Objetivo indicado 1 => Na intervenção sobre as redes de transporte de electricidade em alta tensão, qual é o deputado que falou em nome do PS no debate de Fevereiro de 2008?
Objetivo indicado 2 => Duplique o trecho da intervenção sobre as redes de transporte de electricidade em alta tensão que vai de "Licenciamento das redes" até "necessário responder, também.", incluindo este último.

Excerto fornecido =>
※

Intervenção de

Redes de transporte de electricidade em muito alta e alta tensão

 

Licenciamento das redes de transporte de electricidade em muito alta e alta tensão

Sr. Presidente,
Srs. Deputados:

Começo por saudar também o Movimento Nacional contra a Alta Tensão.

Os problemas que colocam a necessidade de novo enquadramento legislativo são suficientemente conhecidos e, em nossa opinião, as questões a que é necessário responder, também.

O projecto de lei que o PCP apresenta (projecto de lei n.o 6e 692/X) procura responder, de forma simples, concisa e clara, a essas questões, deixando para o Governo o que julgamos ser da sua competência fazer.

Assim, consideramos necessário um novo enquadramento legal que respeite o princípio da precaução, altere os actuais limites máximos de exposição aos campos electromagnéticos, conforme os níveis mais exigentes adoptados por vários países da União Europeia, seguindo indicações da Organização Mundial de Saúde.

Consideramos necessário, ainda, a intervenção dos municípios no planeamento e licenciamento de novas linhas, a reavaliação das situações existentes, nomeadamente em localidades como Serzedelo, Sintra, Almada, Silves, Batalha e Pombal e outras, onde as populações vêm contestando processos em curso e/ou a reavaliação da rede actual, a criação de um órgão arbitral para decidir das questões controversas.

Acolhemos favoravelmente, na generalidade, o conjunto dos outros projectos de lei, considerando que, apesar de algumas abordagens mais específicas, o resultado final de um trabalho em sede de comissão permitirá responder adequadamente aos problemas colocados. Srs. Deputados, o único facto político relevante nesta matéria é o comportamento do grupo parlamentar do partido do Governo, diga-se, inteiramente coerente com os procedimentos inaceitáveis dos Ministérios da Saúde e da Economia.

Aquando do debate de Fevereiro de 2008, o PS, pela voz do Deputado Renato Sampaio, em nome do «rigor e seriedade» com que «este tema deve ser tratado» e do combate à «demagogia e populismo» e ao «alarmismo nas populações», com que toda a gente está de acordo, referiu a existência de um grupo de trabalho, tendo dito que aguardavam «serenamente as conclusões desse grupo de trabalho para, finalmente, legislar com segurança e precaução» e que o PS, «em função do que resultar e dos consensos que forem possíveis», «apresentará uma iniciativa legislativa que resolva definitivamente o problema da instalação, em Portugal, de linhas deste tipo»!

Descontando-se o «definitivamente», o pequeno problema é que nem o trabalho do grupo de trabalho, de que o Deputado Renato Sampaio era coordenador, nem iniciativa legislativa, um ano passado sobre os compromissos assumidos!

Srs. Deputados, se dúvidas houvesse sobre a forma como a maioria e o Governo trataram este problema - insensibilidade política, ausência de diálogo, autoritarismo, muita tecnocracia e pouca política -, o acompanhamento da situação pelos ministérios mais directamente envolvidos é um desastre.

※

Listagens de elementos e regiões
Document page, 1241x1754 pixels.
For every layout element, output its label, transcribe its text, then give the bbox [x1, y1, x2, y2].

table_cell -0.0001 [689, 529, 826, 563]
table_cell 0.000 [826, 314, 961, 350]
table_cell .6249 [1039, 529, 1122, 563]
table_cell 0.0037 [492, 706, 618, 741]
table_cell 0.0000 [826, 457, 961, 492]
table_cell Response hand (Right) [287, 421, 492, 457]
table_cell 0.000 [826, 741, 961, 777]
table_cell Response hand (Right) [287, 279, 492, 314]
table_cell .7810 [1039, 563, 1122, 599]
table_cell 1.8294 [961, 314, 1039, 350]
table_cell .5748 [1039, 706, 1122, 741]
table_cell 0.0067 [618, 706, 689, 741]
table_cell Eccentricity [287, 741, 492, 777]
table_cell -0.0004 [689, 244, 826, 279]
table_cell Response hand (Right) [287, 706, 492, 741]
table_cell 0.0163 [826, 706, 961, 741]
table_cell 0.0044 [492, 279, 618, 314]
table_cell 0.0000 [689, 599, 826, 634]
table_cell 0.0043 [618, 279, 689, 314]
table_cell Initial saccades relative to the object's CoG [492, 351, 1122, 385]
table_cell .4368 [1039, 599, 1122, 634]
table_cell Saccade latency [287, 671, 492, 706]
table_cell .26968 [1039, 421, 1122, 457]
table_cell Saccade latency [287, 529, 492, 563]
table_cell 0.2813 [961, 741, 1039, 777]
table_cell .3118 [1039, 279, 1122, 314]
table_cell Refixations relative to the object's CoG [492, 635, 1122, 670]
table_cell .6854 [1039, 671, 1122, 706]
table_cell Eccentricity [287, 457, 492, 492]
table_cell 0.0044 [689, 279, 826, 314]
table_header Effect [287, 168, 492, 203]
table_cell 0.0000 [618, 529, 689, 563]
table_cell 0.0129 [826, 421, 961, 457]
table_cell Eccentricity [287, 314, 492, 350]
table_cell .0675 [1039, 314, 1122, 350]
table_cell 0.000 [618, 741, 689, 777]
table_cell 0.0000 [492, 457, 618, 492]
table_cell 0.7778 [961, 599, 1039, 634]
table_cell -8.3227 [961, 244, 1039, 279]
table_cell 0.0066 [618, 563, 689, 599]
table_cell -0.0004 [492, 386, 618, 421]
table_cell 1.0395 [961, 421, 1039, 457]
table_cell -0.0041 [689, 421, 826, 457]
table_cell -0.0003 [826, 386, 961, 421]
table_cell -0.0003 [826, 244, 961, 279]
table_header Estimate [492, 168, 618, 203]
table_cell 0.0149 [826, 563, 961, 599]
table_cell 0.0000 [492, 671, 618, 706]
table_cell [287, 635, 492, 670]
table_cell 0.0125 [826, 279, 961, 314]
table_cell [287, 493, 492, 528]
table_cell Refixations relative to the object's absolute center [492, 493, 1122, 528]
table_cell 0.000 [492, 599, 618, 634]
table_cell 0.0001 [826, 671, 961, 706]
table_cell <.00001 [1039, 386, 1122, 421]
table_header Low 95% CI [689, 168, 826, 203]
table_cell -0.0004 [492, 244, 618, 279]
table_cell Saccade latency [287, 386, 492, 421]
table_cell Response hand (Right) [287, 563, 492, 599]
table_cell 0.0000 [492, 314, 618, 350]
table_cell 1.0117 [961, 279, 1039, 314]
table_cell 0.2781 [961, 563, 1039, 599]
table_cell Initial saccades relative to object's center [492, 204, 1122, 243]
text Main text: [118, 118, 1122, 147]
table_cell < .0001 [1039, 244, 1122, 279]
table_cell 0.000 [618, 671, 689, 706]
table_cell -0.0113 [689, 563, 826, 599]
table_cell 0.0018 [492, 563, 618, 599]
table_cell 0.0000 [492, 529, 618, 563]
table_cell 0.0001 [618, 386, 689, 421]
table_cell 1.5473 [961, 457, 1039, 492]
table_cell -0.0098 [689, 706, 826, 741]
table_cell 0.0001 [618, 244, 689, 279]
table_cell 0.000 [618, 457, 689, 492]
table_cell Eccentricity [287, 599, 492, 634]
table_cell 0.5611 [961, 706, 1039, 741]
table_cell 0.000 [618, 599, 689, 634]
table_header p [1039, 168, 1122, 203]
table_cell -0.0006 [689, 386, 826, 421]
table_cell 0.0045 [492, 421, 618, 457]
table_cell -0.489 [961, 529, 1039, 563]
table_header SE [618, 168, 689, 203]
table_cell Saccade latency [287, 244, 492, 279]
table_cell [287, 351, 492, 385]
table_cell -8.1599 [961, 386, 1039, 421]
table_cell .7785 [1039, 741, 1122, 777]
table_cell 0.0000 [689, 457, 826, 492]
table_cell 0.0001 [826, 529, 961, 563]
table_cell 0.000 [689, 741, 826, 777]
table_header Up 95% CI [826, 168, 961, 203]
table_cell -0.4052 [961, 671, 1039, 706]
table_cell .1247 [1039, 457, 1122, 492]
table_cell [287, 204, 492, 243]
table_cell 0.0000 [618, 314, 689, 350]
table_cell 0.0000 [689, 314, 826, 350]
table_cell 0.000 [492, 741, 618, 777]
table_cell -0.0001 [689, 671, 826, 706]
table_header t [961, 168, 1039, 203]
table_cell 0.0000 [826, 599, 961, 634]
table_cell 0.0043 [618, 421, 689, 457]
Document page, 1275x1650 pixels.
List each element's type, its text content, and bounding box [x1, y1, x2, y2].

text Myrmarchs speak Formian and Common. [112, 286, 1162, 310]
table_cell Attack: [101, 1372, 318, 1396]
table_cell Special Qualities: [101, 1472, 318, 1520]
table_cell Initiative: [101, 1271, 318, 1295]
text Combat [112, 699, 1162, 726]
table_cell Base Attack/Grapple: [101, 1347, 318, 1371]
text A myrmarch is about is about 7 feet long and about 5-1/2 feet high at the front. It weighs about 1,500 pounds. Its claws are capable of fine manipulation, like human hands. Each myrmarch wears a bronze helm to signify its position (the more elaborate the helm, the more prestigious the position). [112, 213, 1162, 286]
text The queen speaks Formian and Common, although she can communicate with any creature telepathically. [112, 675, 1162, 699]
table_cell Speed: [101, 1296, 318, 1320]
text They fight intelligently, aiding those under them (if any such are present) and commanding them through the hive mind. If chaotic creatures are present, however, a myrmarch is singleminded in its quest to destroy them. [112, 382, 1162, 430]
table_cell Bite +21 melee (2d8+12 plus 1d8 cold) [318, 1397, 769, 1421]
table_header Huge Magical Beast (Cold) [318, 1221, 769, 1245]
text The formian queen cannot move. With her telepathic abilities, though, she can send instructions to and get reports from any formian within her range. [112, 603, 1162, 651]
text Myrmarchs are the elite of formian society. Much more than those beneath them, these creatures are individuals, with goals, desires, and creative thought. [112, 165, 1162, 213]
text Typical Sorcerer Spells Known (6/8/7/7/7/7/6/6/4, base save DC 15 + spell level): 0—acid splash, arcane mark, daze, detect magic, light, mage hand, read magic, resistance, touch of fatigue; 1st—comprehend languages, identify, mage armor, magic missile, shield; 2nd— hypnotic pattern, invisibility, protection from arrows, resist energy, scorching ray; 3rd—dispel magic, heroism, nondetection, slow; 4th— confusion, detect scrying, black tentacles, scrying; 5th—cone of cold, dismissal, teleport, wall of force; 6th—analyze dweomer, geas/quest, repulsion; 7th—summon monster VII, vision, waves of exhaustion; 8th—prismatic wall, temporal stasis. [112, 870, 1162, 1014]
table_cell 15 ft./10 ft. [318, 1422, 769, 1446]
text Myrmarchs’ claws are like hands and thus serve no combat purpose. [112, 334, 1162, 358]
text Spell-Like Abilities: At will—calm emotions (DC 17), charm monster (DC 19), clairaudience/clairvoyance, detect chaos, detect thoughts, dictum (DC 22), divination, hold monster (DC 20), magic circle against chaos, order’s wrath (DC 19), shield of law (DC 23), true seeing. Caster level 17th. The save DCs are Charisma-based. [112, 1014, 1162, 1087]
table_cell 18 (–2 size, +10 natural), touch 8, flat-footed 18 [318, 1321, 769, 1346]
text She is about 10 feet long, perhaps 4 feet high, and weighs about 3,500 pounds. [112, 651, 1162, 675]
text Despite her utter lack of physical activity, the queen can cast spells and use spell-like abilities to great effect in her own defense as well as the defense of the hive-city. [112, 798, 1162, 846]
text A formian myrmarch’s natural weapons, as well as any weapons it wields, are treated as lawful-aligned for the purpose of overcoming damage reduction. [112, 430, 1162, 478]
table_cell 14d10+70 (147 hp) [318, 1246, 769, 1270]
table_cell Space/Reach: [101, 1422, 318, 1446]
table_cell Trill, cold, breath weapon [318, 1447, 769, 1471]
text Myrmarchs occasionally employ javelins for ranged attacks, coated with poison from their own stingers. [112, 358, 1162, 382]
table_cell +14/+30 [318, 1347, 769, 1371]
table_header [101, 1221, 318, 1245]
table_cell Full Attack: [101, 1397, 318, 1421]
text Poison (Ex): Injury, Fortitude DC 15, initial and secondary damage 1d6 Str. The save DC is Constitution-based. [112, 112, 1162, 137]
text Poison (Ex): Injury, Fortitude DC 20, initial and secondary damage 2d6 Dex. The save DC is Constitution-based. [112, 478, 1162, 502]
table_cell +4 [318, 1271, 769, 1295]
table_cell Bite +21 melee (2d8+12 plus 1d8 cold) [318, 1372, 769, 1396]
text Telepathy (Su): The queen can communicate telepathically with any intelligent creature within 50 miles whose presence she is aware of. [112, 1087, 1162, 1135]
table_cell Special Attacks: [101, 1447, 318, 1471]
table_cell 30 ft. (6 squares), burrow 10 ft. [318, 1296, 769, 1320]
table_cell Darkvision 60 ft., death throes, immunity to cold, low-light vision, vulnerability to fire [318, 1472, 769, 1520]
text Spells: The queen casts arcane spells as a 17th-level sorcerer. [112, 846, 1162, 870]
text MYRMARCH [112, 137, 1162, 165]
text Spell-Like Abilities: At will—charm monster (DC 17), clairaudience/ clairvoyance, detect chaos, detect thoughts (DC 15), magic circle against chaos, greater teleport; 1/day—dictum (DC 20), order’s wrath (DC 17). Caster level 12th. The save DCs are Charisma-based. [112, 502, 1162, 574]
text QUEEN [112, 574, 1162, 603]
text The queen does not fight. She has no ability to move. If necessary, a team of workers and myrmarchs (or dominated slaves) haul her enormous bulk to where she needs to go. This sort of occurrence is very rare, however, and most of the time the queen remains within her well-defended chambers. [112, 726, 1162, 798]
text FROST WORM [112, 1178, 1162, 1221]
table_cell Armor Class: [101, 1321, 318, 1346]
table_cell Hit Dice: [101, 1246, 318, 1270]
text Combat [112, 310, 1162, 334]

※

Resultado esperado 1 => Renato Sampaio.

Resultado esperado 2 =>
Licenciamento das redes de transporte de electricidade em muito alta e alta tensão

Sr. Presidente,
Srs. Deputados:

Começo por saudar também o Movimento Nacional contra a Alta Tensão.

Os problemas que colocam a necessidade de novo enquadramento legislativo são suficientemente conhecidos e, em nossa opinião, as questões a que é necessário responder, também.